Work instruction:
Return the entire listing exactly, leaving nothing out.

========================================

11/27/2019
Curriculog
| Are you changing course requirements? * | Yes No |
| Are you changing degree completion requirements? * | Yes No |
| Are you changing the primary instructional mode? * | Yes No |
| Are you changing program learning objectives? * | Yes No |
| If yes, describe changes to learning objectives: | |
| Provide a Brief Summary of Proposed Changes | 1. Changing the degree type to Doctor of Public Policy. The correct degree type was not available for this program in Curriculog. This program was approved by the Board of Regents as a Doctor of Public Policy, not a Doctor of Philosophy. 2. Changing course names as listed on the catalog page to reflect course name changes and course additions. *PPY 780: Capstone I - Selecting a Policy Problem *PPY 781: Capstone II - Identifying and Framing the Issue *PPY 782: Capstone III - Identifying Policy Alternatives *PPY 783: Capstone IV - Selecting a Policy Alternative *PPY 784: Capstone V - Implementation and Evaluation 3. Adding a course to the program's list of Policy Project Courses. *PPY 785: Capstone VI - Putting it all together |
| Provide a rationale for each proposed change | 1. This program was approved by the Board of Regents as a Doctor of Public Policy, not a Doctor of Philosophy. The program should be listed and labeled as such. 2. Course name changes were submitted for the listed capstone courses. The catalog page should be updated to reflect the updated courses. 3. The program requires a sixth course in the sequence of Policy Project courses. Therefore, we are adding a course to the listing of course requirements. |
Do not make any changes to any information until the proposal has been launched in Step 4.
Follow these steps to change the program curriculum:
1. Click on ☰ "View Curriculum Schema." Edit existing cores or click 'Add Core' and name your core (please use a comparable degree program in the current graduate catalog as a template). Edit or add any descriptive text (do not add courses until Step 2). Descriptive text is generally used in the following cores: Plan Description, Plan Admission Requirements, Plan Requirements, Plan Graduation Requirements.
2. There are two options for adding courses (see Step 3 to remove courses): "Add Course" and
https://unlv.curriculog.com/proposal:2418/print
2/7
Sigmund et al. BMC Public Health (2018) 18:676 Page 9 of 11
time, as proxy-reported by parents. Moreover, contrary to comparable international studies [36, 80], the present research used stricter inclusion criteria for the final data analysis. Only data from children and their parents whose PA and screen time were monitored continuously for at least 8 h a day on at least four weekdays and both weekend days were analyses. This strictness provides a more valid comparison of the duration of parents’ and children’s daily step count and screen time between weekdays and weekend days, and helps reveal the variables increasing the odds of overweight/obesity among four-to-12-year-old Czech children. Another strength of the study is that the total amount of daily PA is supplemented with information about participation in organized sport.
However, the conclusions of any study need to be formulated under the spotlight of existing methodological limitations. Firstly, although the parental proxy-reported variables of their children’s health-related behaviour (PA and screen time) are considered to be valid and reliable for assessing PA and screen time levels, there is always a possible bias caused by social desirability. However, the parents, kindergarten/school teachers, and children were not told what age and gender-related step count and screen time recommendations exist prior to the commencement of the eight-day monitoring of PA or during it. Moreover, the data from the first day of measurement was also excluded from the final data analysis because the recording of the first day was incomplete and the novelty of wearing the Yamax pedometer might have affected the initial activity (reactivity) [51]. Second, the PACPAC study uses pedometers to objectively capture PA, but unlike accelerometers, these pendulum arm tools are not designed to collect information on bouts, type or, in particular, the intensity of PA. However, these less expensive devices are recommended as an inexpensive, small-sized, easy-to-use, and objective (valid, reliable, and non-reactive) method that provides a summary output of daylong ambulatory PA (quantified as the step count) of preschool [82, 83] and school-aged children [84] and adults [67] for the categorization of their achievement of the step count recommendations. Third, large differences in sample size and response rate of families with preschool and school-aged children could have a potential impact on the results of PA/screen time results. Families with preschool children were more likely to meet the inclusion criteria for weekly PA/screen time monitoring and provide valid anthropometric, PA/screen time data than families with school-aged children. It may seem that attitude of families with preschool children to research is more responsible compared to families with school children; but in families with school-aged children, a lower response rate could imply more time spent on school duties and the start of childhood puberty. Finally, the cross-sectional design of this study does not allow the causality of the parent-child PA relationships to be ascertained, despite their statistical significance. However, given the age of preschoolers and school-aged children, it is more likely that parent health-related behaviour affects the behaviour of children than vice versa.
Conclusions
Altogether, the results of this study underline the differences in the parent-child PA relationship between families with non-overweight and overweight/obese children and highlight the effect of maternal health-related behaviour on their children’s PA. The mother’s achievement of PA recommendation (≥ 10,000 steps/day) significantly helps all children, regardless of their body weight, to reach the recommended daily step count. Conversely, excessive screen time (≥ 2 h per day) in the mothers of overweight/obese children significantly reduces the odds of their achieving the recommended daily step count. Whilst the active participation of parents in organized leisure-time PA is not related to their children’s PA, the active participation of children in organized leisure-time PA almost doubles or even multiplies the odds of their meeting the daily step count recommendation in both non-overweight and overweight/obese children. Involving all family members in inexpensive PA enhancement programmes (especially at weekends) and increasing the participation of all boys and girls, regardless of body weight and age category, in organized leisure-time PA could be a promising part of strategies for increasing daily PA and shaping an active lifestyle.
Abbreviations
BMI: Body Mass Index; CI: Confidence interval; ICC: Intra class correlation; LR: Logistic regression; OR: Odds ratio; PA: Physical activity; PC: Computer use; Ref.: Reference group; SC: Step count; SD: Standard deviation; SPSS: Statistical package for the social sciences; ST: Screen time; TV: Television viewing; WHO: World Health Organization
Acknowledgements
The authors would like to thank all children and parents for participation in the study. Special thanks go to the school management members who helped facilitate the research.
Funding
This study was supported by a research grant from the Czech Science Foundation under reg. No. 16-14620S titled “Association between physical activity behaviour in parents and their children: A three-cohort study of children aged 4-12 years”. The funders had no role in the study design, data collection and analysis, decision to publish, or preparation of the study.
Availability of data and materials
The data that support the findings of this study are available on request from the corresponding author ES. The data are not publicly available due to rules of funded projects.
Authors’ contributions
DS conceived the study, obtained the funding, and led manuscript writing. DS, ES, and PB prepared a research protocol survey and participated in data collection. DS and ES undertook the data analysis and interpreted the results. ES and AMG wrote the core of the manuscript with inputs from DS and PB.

========================================

Final answer:
11/27/2019
Curriculog
| Are you changing course requirements? * | Yes No |
| Are you changing degree completion requirements? * | Yes No |
| Are you changing the primary instructional mode? * | Yes No |
| Are you changing program learning objectives? * | Yes No |
| If yes, describe changes to learning objectives: | |
| Provide a Brief Summary of Proposed Changes | 1. Changing the degree type to Doctor of Public Policy. The correct degree type was not available for this program in Curriculog. This program was approved by the Board of Regents as a Doctor of Public Policy, not a Doctor of Philosophy. 2. Changing course names as listed on the catalog page to reflect course name changes and course additions. *PPY 780: Capstone I - Selecting a Policy Problem *PPY 781: Capstone II - Identifying and Framing the Issue *PPY 782: Capstone III - Identifying Policy Alternatives *PPY 783: Capstone IV - Selecting a Policy Alternative *PPY 784: Capstone V - Implementation and Evaluation 3. Adding a course to the program's list of Policy Project Courses. *PPY 785: Capstone VI - Putting it all together |
| Provide a rationale for each proposed change | 1. This program was approved by the Board of Regents as a Doctor of Public Policy, not a Doctor of Philosophy. The program should be listed and labeled as such. 2. Course name changes were submitted for the listed capstone courses. The catalog page should be updated to reflect the updated courses. 3. The program requires a sixth course in the sequence of Policy Project courses. Therefore, we are adding a course to the listing of course requirements. |
Do not make any changes to any information until the proposal has been launched in Step 4.
Follow these steps to change the program curriculum:
1. Click on ☰ "View Curriculum Schema." Edit existing cores or click 'Add Core' and name your core (please use a comparable degree program in the current graduate catalog as a template). Edit or add any descriptive text (do not add courses until Step 2). Descriptive text is generally used in the following cores: Plan Description, Plan Admission Requirements, Plan Requirements, Plan Graduation Requirements.
2. There are two options for adding courses (see Step 3 to remove courses): "Add Course" and
https://unlv.curriculog.com/proposal:2418/print
2/7
Sigmund et al. BMC Public Health (2018) 18:676 Page 9 of 11
time, as proxy-reported by parents. Moreover, contrary to comparable international studies [36, 80], the present research used stricter inclusion criteria for the final data analysis. Only data from children and their parents whose PA and screen time were monitored continuously for at least 8 h a day on at least four weekdays and both weekend days were analyses. This strictness provides a more valid comparison of the duration of parents’ and children’s daily step count and screen time between weekdays and weekend days, and helps reveal the variables increasing the odds of overweight/obesity among four-to-12-year-old Czech children. Another strength of the study is that the total amount of daily PA is supplemented with information about participation in organized sport.
However, the conclusions of any study need to be formulated under the spotlight of existing methodological limitations. Firstly, although the parental proxy-reported variables of their children’s health-related behaviour (PA and screen time) are considered to be valid and reliable for assessing PA and screen time levels, there is always a possible bias caused by social desirability. However, the parents, kindergarten/school teachers, and children were not told what age and gender-related step count and screen time recommendations exist prior to the commencement of the eight-day monitoring of PA or during it. Moreover, the data from the first day of measurement was also excluded from the final data analysis because the recording of the first day was incomplete and the novelty of wearing the Yamax pedometer might have affected the initial activity (reactivity) [51]. Second, the PACPAC study uses pedometers to objectively capture PA, but unlike accelerometers, these pendulum arm tools are not designed to collect information on bouts, type or, in particular, the intensity of PA. However, these less expensive devices are recommended as an inexpensive, small-sized, easy-to-use, and objective (valid, reliable, and non-reactive) method that provides a summary output of daylong ambulatory PA (quantified as the step count) of preschool [82, 83] and school-aged children [84] and adults [67] for the categorization of their achievement of the step count recommendations. Third, large differences in sample size and response rate of families with preschool and school-aged children could have a potential impact on the results of PA/screen time results. Families with preschool children were more likely to meet the inclusion criteria for weekly PA/screen time monitoring and provide valid anthropometric, PA/screen time data than families with school-aged children. It may seem that attitude of families with preschool children to research is more responsible compared to families with school children; but in families with school-aged children, a lower response rate could imply more time spent on school duties and the start of childhood puberty. Finally, the cross-sectional design of this study does not allow the causality of the parent-child PA relationships to be ascertained, despite their statistical significance. However, given the age of preschoolers and school-aged children, it is more likely that parent health-related behaviour affects the behaviour of children than vice versa.
Conclusions
Altogether, the results of this study underline the differences in the parent-child PA relationship between families with non-overweight and overweight/obese children and highlight the effect of maternal health-related behaviour on their children’s PA. The mother’s achievement of PA recommendation (≥ 10,000 steps/day) significantly helps all children, regardless of their body weight, to reach the recommended daily step count. Conversely, excessive screen time (≥ 2 h per day) in the mothers of overweight/obese children significantly reduces the odds of their achieving the recommended daily step count. Whilst the active participation of parents in organized leisure-time PA is not related to their children’s PA, the active participation of children in organized leisure-time PA almost doubles or even multiplies the odds of their meeting the daily step count recommendation in both non-overweight and overweight/obese children. Involving all family members in inexpensive PA enhancement programmes (especially at weekends) and increasing the participation of all boys and girls, regardless of body weight and age category, in organized leisure-time PA could be a promising part of strategies for increasing daily PA and shaping an active lifestyle.
Abbreviations
BMI: Body Mass Index; CI: Confidence interval; ICC: Intra class correlation; LR: Logistic regression; OR: Odds ratio; PA: Physical activity; PC: Computer use; Ref.: Reference group; SC: Step count; SD: Standard deviation; SPSS: Statistical package for the social sciences; ST: Screen time; TV: Television viewing; WHO: World Health Organization
Acknowledgements
The authors would like to thank all children and parents for participation in the study. Special thanks go to the school management members who helped facilitate the research.
Funding
This study was supported by a research grant from the Czech Science Foundation under reg. No. 16-14620S titled “Association between physical activity behaviour in parents and their children: A three-cohort study of children aged 4-12 years”. The funders had no role in the study design, data collection and analysis, decision to publish, or preparation of the study.
Availability of data and materials
The data that support the findings of this study are available on request from the corresponding author ES. The data are not publicly available due to rules of funded projects.
Authors’ contributions
DS conceived the study, obtained the funding, and led manuscript writing. DS, ES, and PB prepared a research protocol survey and participated in data collection. DS and ES undertook the data analysis and interpreted the results. ES and AMG wrote the core of the manuscript with inputs from DS and PB.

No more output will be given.